He watched her sing her child to sleep, and he sat down with her on the door-step, and they talked softly together of death and of judgment to come. And the women from the other huts gradually joined them, and the soft Shetland night glorified the somber land and the mysterious sea, until at last David rose and said he must go back to Lerwick, for the day was over.
A strange day it had been to him; but he was too primitive to attempt any reasoning about its events. When he left Nanna’s he was under that strong excitement which makes a man walk as if he were treading upon the void, and there was a hot confusion in his thoughts and feelings. He stepped rapidly, and the stillness of the lovely night did not soothe or reason with him. As he approached the town he saw the fishing-boats leaving the harbor, and in the fairy light they looked like living things with outspread wings. Two fishers were standing at a house door with a woman, who was filling a glass. She held it aloft a moment, and then gave it to one with the words: “Death to the heads that wear no hair!”
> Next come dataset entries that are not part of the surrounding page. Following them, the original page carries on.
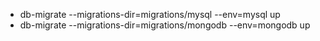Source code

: 

* db-migrate --migrations-dir=migrations/mysql  --env=mysql up
* db-migrate --migrations-dir=migrations/mongodb  --env=mongodb up
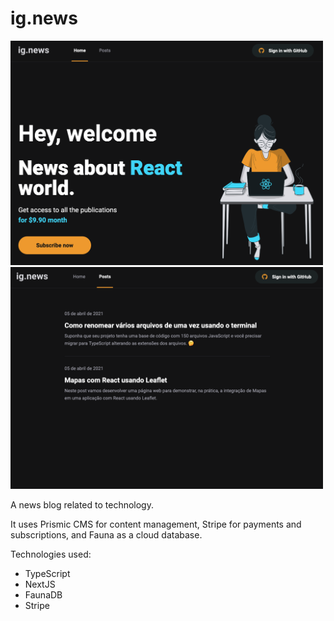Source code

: # ig.news

<div>
  <img width=500 src="images/ig_news_image_1.png" />
  <img width=500 src="images/ig_news_image_2.png" />
</div>

A news blog related to technology.

It uses Prismic CMS for content management, Stripe for payments and subscriptions, and Fauna as a cloud database.

Technologies used:

+ TypeScript
+ NextJS
+ FaunaDB
+ Stripe
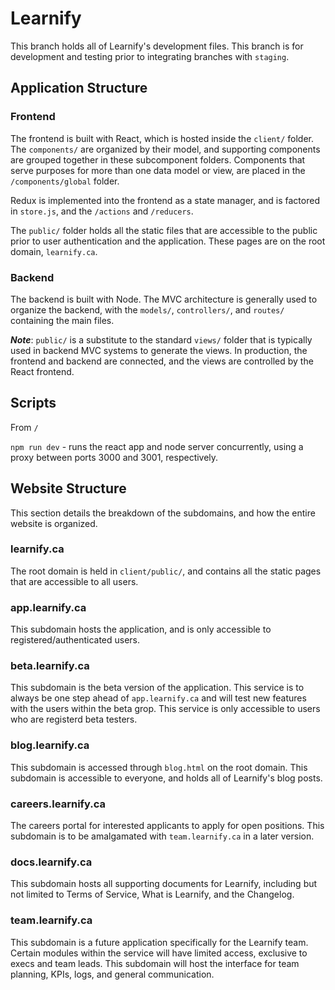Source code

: # Learnify
This branch holds all of Learnify's development files. This branch is for development and testing prior to integrating branches with `staging`.

## Application Structure

### Frontend 
The frontend is built with React, which is hosted inside the `client/` folder. The `components/` are organized by their model, and supporting components are grouped together in these subcomponent folders. Components that serve purposes for more than one data model or view, are placed in the `/components/global` folder.

Redux is implemented into the frontend as a state manager, and is factored in `store.js`, and the `/actions` and `/reducers`.

The `public/` folder holds all the static files that are accessible to the public prior to user authentication and the application. These pages are on the root domain, `learnify.ca`.

### Backend
The backend is built with Node. The MVC architecture is generally used to organize the backend, with the `models/`, `controllers/`, and `routes/` containing the main files.

***Note***: `public/` is a substitute to the standard `views/` folder that is typically used in backend MVC systems to generate the views. In production, the frontend and backend are connected, and the views are controlled by the React frontend.

## Scripts

From `/`

`npm run dev` - runs the react app and node server concurrently, using a proxy between ports 3000 and 3001, respectively.

## Website Structure
This section details the breakdown of the subdomains, and how the entire website is organized.

### learnify.ca
The root domain is held in `client/public/`, and contains all the static pages that are accessible to all users.

### app.learnify.ca
This subdomain hosts the application, and is only accessible to registered/authenticated users.

### beta.learnify.ca
This subdomain is the beta version of the application. This service is to always be one step ahead of `app.learnify.ca` and will test new features with the users within the beta grop. This service is only accessible to users who are registerd beta testers.

### blog.learnify.ca
This subdomain is accessed through `blog.html` on the root domain. This subdomain is accessible to everyone, and holds all of Learnify's blog posts.

### careers.learnify.ca
The careers portal for interested applicants to apply for open positions. This subdomain is to be amalgamated with `team.learnify.ca` in a later version.

### docs.learnify.ca
This subdomain hosts all supporting documents for Learnify, including but not limited to Terms of Service, What is Learnify, and the Changelog.

### team.learnify.ca
This subdomain is a future application specifically for the Learnify team. Certain modules within the service will have limited access, exclusive to execs and team leads. This subdomain will host the interface for team planning, KPIs, logs, and general communication.

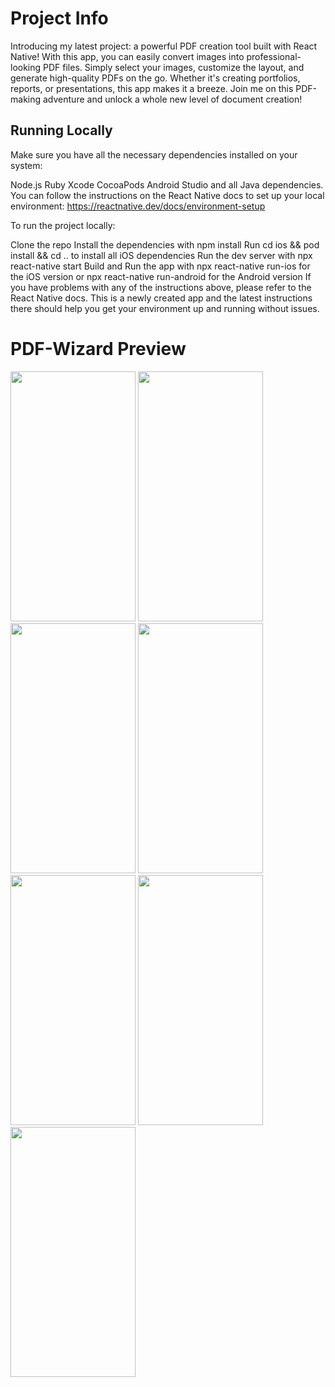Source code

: # Project Info

Introducing my latest project: a powerful PDF creation tool built with React Native! With this app, you can easily convert images into professional-looking PDF files. Simply select your images, customize the layout, and generate high-quality PDFs on the go. Whether it's creating portfolios, reports, or presentations, this app makes it a breeze. Join me on this PDF-making adventure and unlock a whole new level of document creation!

## Running Locally

Make sure you have all the necessary dependencies installed on your system:

Node.js
Ruby
Xcode
CocoaPods
Android Studio and all Java dependencies.
You can follow the instructions on the React Native docs to set up your local environment: https://reactnative.dev/docs/environment-setup

To run the project locally:

Clone the repo
Install the dependencies with npm install
Run cd ios && pod install && cd .. to install all iOS dependencies
Run the dev server with npx react-native start
Build and Run the app with npx react-native run-ios for the iOS version or npx react-native run-android for the Android version
If you have problems with any of the instructions above, please refer to the React Native docs. This is a newly created app and the latest instructions there should help you get your environment up and running without issues.

# PDF-Wizard Preview

<img src="https://github.com/AbdullahJaspal/PDF-Wizard-/assets/77833394/6a0d93c7-d90a-470c-8ce2-89dad2c9d01b" width="200" height="400">
<img src="https://github.com/AbdullahJaspal/PDF-Wizard-/assets/77833394/89d147e0-a5d7-49f9-987f-387739ba1e08" width="200" height="400">
<img src="https://github.com/AbdullahJaspal/PDF-Wizard-/assets/77833394/6d6186ad-82a0-4a46-bf4f-a655292fdd1a" width="200" height="400">
<img src="https://github.com/AbdullahJaspal/PDF-Wizard-/assets/77833394/b9463d79-43a1-406d-9691-151c16dc671a" width="200" height="400">
<img src="https://github.com/AbdullahJaspal/PDF-Wizard-/assets/77833394/95d1ac67-26e1-4a70-8870-09de5d56ef97" width="200" height="400">
<img src="https://github.com/AbdullahJaspal/PDF-Wizard-/assets/77833394/09e66cc1-8b50-4ba6-847f-8e52bf850a87" width="200" height="400">
<img src="https://github.com/AbdullahJaspal/PDF-Wizard-/assets/77833394/7db96a12-42ec-4924-9c27-4e89682c14a1" width="200" height="400">
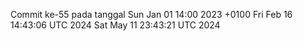 Commit ke-55 pada tanggal Sun Jan 01 14:00 2023 +0100
Fri Feb 16 14:43:06 UTC 2024
Sat May 11 23:43:21 UTC 2024
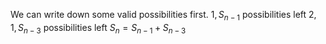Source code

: We can write down some valid possibilities first. 
$1, S_{n-1}$ possibilities left 
$2, 1, S_{n-3}$ possibilities left 
$S_n = S_{n-1} + S_{n-3}$
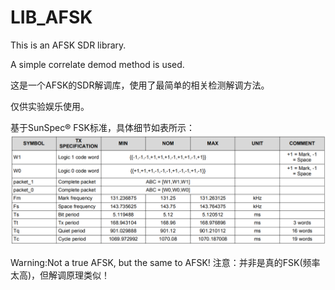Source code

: # LIB_AFSK
 This is an AFSK SDR library.
 
 A simple correlate demod method is used.
 
 这是一个AFSK的SDR解调库，使用了最简单的相关检测解调方法。
 
 仅供实验娱乐使用。
 
 基于SunSpec® FSK标准，具体细节如表所示：
 ![SunSpec® FSK Specifications](https://github.com/zhaohengbo/LIB_AFSK/blob/master/screenshot/1.PNG)
 
 Warning:Not a true AFSK, but the same to AFSK!
 注意：并非是真的FSK(频率太高)，但解调原理类似！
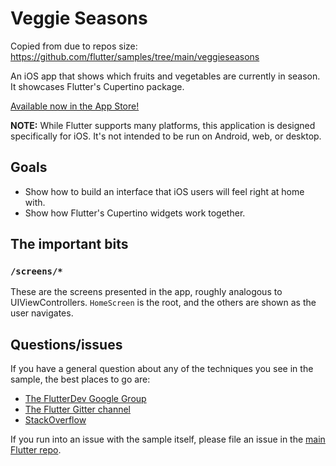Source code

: # Veggie Seasons

Copied from due to  repos size: https://github.com/flutter/samples/tree/main/veggieseasons

An iOS app that shows which fruits and vegetables are currently in season. It
showcases Flutter's Cupertino package.

[Available now in the App Store!](https://itunes.apple.com/is/app/veggie-seasons/id1450855435)

**NOTE:** While Flutter supports many platforms, this application is designed
specifically for iOS. It's not intended to be run on Android, web, or desktop.

## Goals

* Show how to build an interface that iOS users will feel right at home
  with.
* Show how Flutter's Cupertino widgets work together.

## The important bits

### `/screens/*`

These are the screens presented in the app, roughly analogous to
UIViewControllers. `HomeScreen` is the root, and the others are shown
as the user navigates.

## Questions/issues

If you have a general question about any of the techniques you see in
the sample, the best places to go are:

* [The FlutterDev Google Group](https://groups.google.com/forum/#!forum/flutter-dev)
* [The Flutter Gitter channel](https://gitter.im/flutter/flutter)
* [StackOverflow](https://stackoverflow.com/questions/tagged/flutter)

If you run into an issue with the sample itself, please file an issue
in the [main Flutter repo](https://github.com/flutter/flutter/issues).
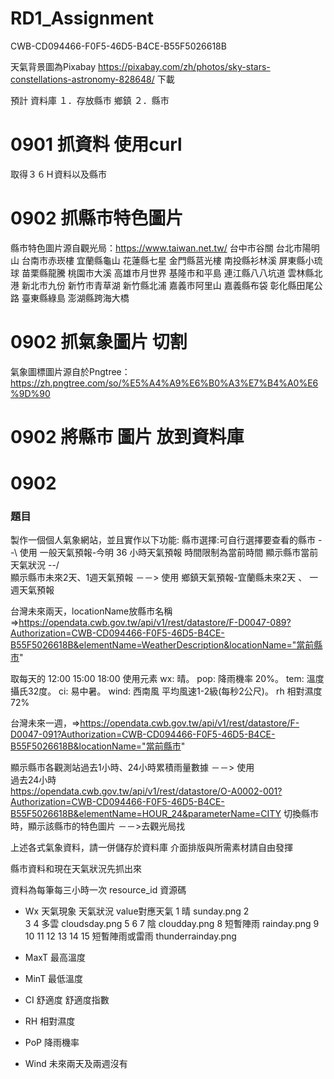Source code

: # RD1_Assignment
CWB-CD094466-F0F5-46D5-B4CE-B55F5026618B

天氣背景圖為Pixabay https://pixabay.com/zh/photos/sky-stars-constellations-astronomy-828648/ 下載

預計
資料庫
１．存放縣市  鄉鎮
２．縣市

# 0901 抓資料  使用curl
取得３６Ｈ資料以及縣市

# 0902 抓縣市特色圖片
縣市特色圖片源自觀光局：https://www.taiwan.net.tw/
台中市谷關
台北市陽明山
台南市赤崁樓
宜蘭縣龜山
花蓮縣七星
金門縣莒光樓
南投縣衫林溪
屏東縣小琉球
苗栗縣龍騰
桃園市大溪
高雄市月世界
基隆市和平島
連江縣八八坑道
雲林縣北港
新北市九份
新竹市青草湖
新竹縣北浦
嘉義市阿里山
嘉義縣布袋
彰化縣田尾公路
臺東縣綠島
澎湖縣跨海大橋

# 0902 抓氣象圖片  切割
氣象圖標圖片源自於Pngtree：https://zh.pngtree.com/so/%E5%A4%A9%E6%B0%A3%E7%B4%A0%E6%9D%90

# 0902 將縣市 圖片 放到資料庫

# 0902




### 題目

製作一個個人氣象網站，並且實作以下功能:
縣市選擇:可自行選擇要查看的縣市               --\  使用   一般天氣預報-今明 36 小時天氣預報  時間限制為當前時間
顯示縣市當前天氣狀況                        --/  
顯示縣市未來2天、1週天氣預報                     －－> 使用  鄉鎮天氣預報-宜蘭縣未來2天 、 一週天氣預報


台灣未來兩天，locationName放縣市名稱=>https://opendata.cwb.gov.tw/api/v1/rest/datastore/F-D0047-089?Authorization=CWB-CD094466-F0F5-46D5-B4CE-B55F5026618B&elementName=WeatherDescription&locationName="當前縣市"

取每天的 12:00  15:00  18:00
使用元素
wx: 晴。
pop: 降雨機率 20%。
tem: 溫度攝氏32度。
ci: 易中暑。
wind: 西南風 平均風速1-2級(每秒2公尺)。
rh 相對濕度72%



台灣未來一週，=>https://opendata.cwb.gov.tw/api/v1/rest/datastore/F-D0047-091?Authorization=CWB-CD094466-F0F5-46D5-B4CE-B55F5026618B&locationName="當前縣市"

顯示縣市各觀測站過去1小時、24小時累積雨量數據       －－> 使用  
過去24小時  
https://opendata.cwb.gov.tw/api/v1/rest/datastore/O-A0002-001?Authorization=CWB-CD094466-F0F5-46D5-B4CE-B55F5026618B&elementName=HOUR_24&parameterName=CITY
切換縣市時，顯示該縣市的特色圖片                －－>去觀光局找

上述各式氣象資料，請一併儲存於資料庫
介面排版與所需素材請自由發揮



縣市資料和現在天氣狀況先抓出來

資料為每筆每三小時一次
resource_id  資源碼



* Wx 天氣現象  天氣狀況
value對應天氣
1  晴                sunday.png
2  
3
4  多雲              cloudsday.png
5
6
7  陰                cloudday.png
8  短暫陣雨           rainday.png
9
10
11
12
13
14
15  短暫陣雨或雷雨      thunderrainday.png

* MaxT 最高溫度


* MinT 最低溫度
* CI 舒適度
舒適度指數
* RH 相對濕度


* PoP 降雨機率 

* Wind 未來兩天及兩週沒有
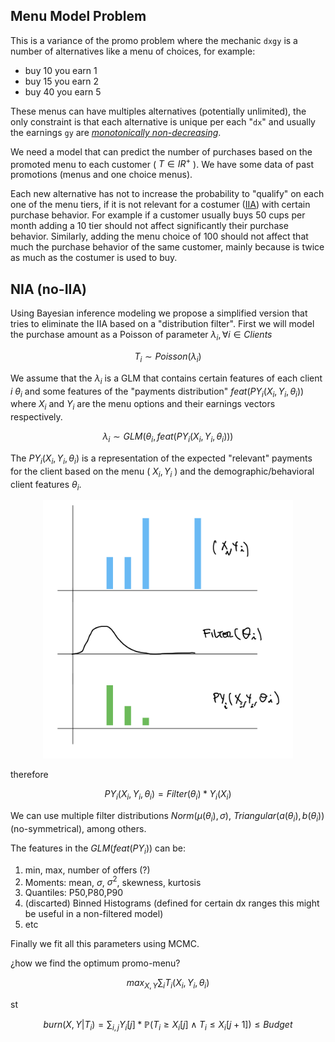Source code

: ## Menu Model Problem

This is a variance of the promo problem where the mechanic `dxgy` is a number of alternatives like a menu of choices, for example:

- buy 10 you earn 1 
- buy 15 you earn 2
- buy 40 you earn 5

These menus can have multiples alternatives (potentially unlimited), the only constraint is that each alternative is unique per each "`dx`" and usually the earnings `gy` are [_monotonically non-decreasing_][1]. 

We need a model that can predict the number of purchases based on the promoted menu to each customer ( $T \in IR^{+}$ ). We have some data of past promotions (menus and one choice menus). 

Each new alternative has not to increase the probability to "qualify" on each one of the menu tiers, if it is not relevant for a costumer ([IIA][2]) with certain purchase behavior. For example if a customer usually buys 50 cups per month adding a 10 tier should not affect significantly their purchase behavior. Similarly, adding the menu choice of 100 should not affect that much the purchase behavior of the same customer, mainly because is twice as much as the costumer is used to buy. 


## NIA (no-IIA)

Using Bayesian inference modeling we propose a simplified version that tries to eliminate the IIA based on a "distribution filter". First we will model the purchase amount as a Poisson of parameter $\lambda_i , \forall i \in Clients$ 

$$
T_i \sim Poisson(\lambda_i)
$$

We assume that the $\lambda_i$ is a GLM that contains certain features of each client $i$ $\theta_i$ and some features of the "payments distribution" $feat(PY_i(X_i,Y_i, \theta_i))$ where $X_i$ and $Y_i$ are the menu options and their earnings vectors respectively. 

$$
\lambda_i \sim GLM(\theta_i, feat(PY_i(X_i,Y_i,\theta_i)))
$$

The $PY_i(X_i,Y_i,\theta_i)$ is a representation of the expected "relevant" payments for the client based on the menu ( $X_i,Y_i$ ) and the demographic/behavioral client features $\theta_i$. 

<p align="center" width="100%">
<img src="img/pyfunc.png" style="width:400px;" >
</p>

therefore

$$PY_i(X_i,Y_i,\theta_i) = Filter(\theta_i)*Y_i(X_i) $$

We can use multiple filter distributions $Norm(\mu(\theta_i),\sigma)$, $Triangular(a(\theta_i),b(\theta_i))$ (no-symmetrical), among others. 

The features in the $GLM(feat(PY_i))$ can be:

1. min, max, number of offers (?) 
2. Moments: mean, $\sigma$, $\sigma^2$, skewness, kurtosis 
3. Quantiles: P50,P80,P90
4. (discarted) Binned Histograms (defined for certain dx ranges this might be useful in a non-filtered model)
5. etc

Finally we fit all this parameters using MCMC. 

¿how we find the optimum promo-menu? 

$$ max_{X,Y} \sum_{i}{T_i(X_i,Y_i, \theta_i)} $$

st

$$ burn(X,Y|T_i) = \sum_{i,j}{Y_i[j]} * \mathbb{P}(T_i \geq X_i[j] \land T_i \le X_i[j+1] )  \leq Budget $$


[1]:<https://en.wikipedia.org/wiki/Monotonic_function>
[2]:<https://en.wikipedia.org/wiki/Independence_of_irrelevant_alternatives>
“The herring and the halibut, the haddock and the sole,” answered the man; and he drank a little, and passed it to his comrade. Then up the street they hurried like belated men; and David felt the urging of accustomed work, and a sense of delinquency in his purposeless hands.
He found Barbara waiting. She knew that he would not stay at Nanna Sinclair’s, and she had prepared the room of her absent son for him. “If he can pay one shilling a day, it will be a godsend to me,” she thought; and when she told David so he answered, “That is a little matter, and no doubt there will be good between us.”
He saw then that the window was open, and the sea-water lippering nearly to the sill of it; and he took off his bonnet, and sat down, and let the cool breeze blow upon his hot brow. It was near midnight, but what then? David had never been more awake in all his life–yes, awake to his finger-tips. Yet for half an hour he sat by the window and never opened his mouth; and Barbara sat on the hearth, and raked the smoldering peats together, and kept a like silence. She was well used to talk with her own thoughts, and to utter words was no necessity to Barbara Traill; but she knew what David was thinking of, and she was quite prepared for the first word which parted his set lips.
“Is my cousin Nanna a widow?”
“No.”
“Where, then, is her husband?”
“Who can tell? He is gone away from Shetland, and no one is sorry for that.”
“One thing is sure–Nanna is poor, and she is in trouble. How comes that? Who is to blame in the matter?”